• **Brief**:
Only lines holding "Travel" are needed; copy each of them from the data below.

• **Data supplied**:

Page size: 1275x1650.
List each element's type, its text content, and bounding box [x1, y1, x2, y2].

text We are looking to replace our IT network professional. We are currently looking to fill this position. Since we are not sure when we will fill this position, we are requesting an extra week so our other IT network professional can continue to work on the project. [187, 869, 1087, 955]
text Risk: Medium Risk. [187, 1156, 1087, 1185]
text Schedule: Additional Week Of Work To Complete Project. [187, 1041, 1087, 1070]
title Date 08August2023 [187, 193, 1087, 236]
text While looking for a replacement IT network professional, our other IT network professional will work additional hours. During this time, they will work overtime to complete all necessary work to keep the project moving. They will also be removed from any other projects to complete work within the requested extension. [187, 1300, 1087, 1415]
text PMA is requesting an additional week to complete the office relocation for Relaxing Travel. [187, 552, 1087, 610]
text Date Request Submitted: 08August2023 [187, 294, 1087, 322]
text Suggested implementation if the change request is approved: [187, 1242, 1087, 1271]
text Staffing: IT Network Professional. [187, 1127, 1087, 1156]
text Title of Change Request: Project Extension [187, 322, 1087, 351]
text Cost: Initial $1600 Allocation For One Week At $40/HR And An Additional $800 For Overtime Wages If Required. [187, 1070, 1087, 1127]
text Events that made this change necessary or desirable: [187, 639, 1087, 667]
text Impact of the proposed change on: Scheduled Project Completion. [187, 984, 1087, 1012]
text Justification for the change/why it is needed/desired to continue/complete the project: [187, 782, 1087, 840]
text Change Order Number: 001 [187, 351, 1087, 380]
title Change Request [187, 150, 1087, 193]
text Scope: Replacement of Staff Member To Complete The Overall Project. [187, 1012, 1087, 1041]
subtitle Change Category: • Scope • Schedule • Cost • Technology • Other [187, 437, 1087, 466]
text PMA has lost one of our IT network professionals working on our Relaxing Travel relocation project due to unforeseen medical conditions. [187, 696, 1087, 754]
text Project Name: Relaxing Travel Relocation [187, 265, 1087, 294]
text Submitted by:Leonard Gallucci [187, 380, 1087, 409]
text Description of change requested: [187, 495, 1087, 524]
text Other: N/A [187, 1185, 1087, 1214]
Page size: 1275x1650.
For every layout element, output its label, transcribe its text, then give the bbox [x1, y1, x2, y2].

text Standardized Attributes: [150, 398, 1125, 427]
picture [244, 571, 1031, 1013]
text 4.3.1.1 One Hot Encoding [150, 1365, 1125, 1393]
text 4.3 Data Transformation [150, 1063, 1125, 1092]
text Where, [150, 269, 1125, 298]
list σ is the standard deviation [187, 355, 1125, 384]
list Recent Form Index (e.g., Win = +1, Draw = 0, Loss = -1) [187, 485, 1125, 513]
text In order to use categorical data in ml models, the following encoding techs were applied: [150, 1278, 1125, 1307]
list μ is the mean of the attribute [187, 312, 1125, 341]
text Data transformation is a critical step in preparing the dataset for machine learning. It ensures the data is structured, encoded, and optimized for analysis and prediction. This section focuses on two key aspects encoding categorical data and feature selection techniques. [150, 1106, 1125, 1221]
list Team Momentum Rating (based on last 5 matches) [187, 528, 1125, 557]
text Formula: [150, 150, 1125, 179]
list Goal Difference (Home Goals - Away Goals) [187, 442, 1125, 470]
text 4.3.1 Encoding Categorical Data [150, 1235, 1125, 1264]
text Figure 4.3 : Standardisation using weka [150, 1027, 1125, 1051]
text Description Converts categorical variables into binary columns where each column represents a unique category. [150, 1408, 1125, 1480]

• **Result of the exercise**:
text PMA is requesting an additional week to complete the office relocation for Relaxing Travel. [187, 552, 1087, 610]
text PMA has lost one of our IT network professionals working on our Relaxing Travel relocation project due to unforeseen medical conditions. [187, 696, 1087, 754]
text Project Name: Relaxing Travel Relocation [187, 265, 1087, 294]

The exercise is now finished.